Stop using this u-substitution! Integrate cos(2x) by using the chain rule backwards.
I implore you to stop using this u-substitution! For the integral of cos(2x), we can use an explicit u-substitution: let u=2x, du=2dx and dx=1/2du. We transform the integral to u-space to get 1/2*integral(cos(u))du, which integrates to 1/2*sin(u)+C or 1/2*sin(2x)+C.
But that's WAY too much machinery for such a simple integral! We simply want the antiderivative of cos(2x), which is essentially sin(2x). Test it out: the derivative of sin(2x) is 2cos(2x) because the chain rule produces a factor of 2. All we have to do is provide a factor of 1/2 out in front to take care of that factor of 2, and we have the answer with a simple guess and adjust method: 1/2*sin(2x)+C.

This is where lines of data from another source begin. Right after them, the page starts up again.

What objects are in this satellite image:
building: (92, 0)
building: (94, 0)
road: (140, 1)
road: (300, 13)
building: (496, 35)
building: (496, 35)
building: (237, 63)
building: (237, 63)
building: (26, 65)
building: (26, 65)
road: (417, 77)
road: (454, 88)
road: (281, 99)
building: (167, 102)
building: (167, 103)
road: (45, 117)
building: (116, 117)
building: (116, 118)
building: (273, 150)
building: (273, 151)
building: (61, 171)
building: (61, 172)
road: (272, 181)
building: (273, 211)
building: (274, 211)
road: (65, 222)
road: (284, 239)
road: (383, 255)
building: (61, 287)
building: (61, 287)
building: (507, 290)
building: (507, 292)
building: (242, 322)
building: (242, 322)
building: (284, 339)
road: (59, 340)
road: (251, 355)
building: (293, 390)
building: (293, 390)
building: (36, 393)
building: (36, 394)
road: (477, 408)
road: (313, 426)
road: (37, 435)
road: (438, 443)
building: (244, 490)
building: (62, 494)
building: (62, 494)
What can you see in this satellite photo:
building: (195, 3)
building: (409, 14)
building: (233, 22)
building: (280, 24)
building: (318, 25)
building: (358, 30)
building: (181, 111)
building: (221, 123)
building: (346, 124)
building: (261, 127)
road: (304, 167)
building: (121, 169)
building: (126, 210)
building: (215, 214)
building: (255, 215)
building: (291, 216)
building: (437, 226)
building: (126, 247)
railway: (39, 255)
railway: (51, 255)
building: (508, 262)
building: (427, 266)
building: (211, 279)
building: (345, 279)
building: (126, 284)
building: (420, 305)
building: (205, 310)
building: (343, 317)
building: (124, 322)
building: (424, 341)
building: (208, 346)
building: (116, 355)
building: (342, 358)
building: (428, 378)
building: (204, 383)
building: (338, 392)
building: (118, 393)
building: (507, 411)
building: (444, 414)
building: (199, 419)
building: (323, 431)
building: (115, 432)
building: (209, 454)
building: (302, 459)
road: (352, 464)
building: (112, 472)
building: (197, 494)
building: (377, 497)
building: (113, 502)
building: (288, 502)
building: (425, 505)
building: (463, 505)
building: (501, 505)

As you move into more advanced courses in math, physics and engineering, you will have to compute this sort of integral repeatedly and casually, and students are expected to just quickly guess and adjust to write down the answer by using the chain rule backwards, rather than using an explicit u-substitution.
Hopefully this video gives you the confidence to throw the trivial u-substitution out of your tool kit, and go forth happily guessing and adjusting to compute integrals of simple function compositions!